Lots of companies are vying for the top spot in machine-learning (ML) acceleration that entails lots of crunching of small numbers and weights. However, that’s not the only aspect of an ML model. At the end of this inference process, the system must still do the final lookup to deliver the matching information. This is often done by the host processor.
Crossbar’s ReRAM-based AI accelerator (Fig. 1) speeds this last step of the process, offloading the job from the host processor. Though the chore can be incorporated into an AI accelerator chip, it tends to be a bit different than processing the layers in an ML model. It’s also something that works quite well as a separate device, as Crossbar’s chip uses a simple SPI interface.
1. Crossbar’s SPI-based chip includes a bunch of ReRAM and a programmable comparator designed to handle matching chores at the end of a deep-neural-network model.
The accelerator can also be cascaded since it’s essentially a very advanced content-addressable memory (CAM). In fact, the device could be used for other applications even though it’s initially targeted at artificial-intelligence (AI) applications.
The advantage of ReRAM is its low power requirements and non-volatility. Most applications will simply load it up once and not change the memory contents unless there’s a system upgrade. The chip is fed data streams that are matched, and the results are returned.
The chip can be configured to handle different operations and data lengths, but it’s not really a programmable device. This is similar to most ML accelerators that do the heavy lifting. The models can change; however, this is more of a configurability aspect rather than a device that runs an arbitrary program.
A single chip is designed to handle billions of object lookups/s (OLUPS) that puts the typical CPU to shame while using a fraction of the power needed to perform similar operations (Fig. 2). The chip fares better with smaller object lengths, since it can perform a fixed number of comparisons. But, the number it can do simultaneously is based on the number of bits involved. Fewer bits means more objects comparisons. The typical length in ML applications these days is about 128 bits.
2. The accelerator can deliver significant object lookup improvements while consuming less power than processor-based solutions.
ReRAM operation is fairly simple, and its non-volatile nature is an advantage in this type of application. Programming a bit involves the creation of a conductive filament between the cell’s electrodes (Fig. 3). This is done via electro-migration of ions.
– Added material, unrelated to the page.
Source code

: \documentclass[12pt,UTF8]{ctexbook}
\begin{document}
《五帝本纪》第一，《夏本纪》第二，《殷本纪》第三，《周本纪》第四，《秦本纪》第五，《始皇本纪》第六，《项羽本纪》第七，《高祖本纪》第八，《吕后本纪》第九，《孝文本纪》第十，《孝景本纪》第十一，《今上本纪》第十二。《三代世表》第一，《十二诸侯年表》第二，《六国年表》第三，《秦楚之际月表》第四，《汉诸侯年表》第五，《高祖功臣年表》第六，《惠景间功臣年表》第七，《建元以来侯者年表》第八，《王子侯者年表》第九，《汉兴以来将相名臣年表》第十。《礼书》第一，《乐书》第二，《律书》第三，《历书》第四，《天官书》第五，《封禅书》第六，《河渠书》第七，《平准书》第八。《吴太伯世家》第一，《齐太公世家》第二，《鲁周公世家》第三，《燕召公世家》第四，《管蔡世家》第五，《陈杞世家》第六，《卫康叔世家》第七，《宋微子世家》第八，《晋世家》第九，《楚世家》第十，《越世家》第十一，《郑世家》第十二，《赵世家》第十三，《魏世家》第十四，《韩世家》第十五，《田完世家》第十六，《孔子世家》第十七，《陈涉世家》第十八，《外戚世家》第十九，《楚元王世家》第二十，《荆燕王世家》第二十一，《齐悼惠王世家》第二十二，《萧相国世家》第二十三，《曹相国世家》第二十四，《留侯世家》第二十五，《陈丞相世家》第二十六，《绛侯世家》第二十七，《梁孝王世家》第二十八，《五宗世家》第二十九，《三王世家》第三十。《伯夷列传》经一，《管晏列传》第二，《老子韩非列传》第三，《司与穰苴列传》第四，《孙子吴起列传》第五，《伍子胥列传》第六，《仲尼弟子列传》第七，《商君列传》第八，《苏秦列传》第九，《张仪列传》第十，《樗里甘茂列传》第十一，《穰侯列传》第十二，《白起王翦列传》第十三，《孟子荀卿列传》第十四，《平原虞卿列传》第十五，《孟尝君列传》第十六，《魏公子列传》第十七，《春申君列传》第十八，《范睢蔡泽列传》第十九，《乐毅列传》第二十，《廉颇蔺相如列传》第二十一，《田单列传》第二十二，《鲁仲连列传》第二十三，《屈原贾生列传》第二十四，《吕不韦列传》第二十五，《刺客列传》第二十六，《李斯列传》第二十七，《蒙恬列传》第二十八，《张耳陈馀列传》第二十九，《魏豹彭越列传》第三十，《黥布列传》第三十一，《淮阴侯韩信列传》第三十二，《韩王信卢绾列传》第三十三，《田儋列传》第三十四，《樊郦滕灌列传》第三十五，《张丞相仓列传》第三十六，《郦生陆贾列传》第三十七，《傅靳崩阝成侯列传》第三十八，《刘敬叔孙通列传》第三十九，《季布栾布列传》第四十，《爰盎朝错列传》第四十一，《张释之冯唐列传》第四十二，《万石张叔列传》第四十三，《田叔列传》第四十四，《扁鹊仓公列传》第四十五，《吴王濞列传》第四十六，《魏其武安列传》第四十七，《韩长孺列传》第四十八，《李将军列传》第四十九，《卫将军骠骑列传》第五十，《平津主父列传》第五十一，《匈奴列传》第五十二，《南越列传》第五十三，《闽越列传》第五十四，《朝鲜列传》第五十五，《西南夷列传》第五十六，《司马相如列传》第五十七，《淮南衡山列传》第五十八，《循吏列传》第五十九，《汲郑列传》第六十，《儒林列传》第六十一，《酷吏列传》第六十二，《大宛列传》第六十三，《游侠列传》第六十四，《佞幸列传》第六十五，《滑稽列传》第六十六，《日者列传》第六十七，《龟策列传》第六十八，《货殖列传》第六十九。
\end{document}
3. ReRAM programming creates a filament between electrodes using electro-migration of ions through the switching layer.
The erasure of a bit (Fig. 4) reverses the process and removes the filament. As a result, the resistivity of the cell goes up.
4. Erasing a ReRAM cell is accomplished by reducing the ions breaking the conductive path.
The chip uses a 66-MHz serial interface. The system provides deterministic operation supporting object lengths from 16 bits to 1 kbit. It handles 1K to 64K objects/macro that can measure the Manhattan or cosine distance between the memory contents and an incoming object. The accelerator is capable of performing 3 billion OLUPS or 53 billion OLU/W. It supports classification systems like kNN, RBF, CBIR, and Softmax. Crossbar has been providing select customers with a USB dongle that contains one of the chips.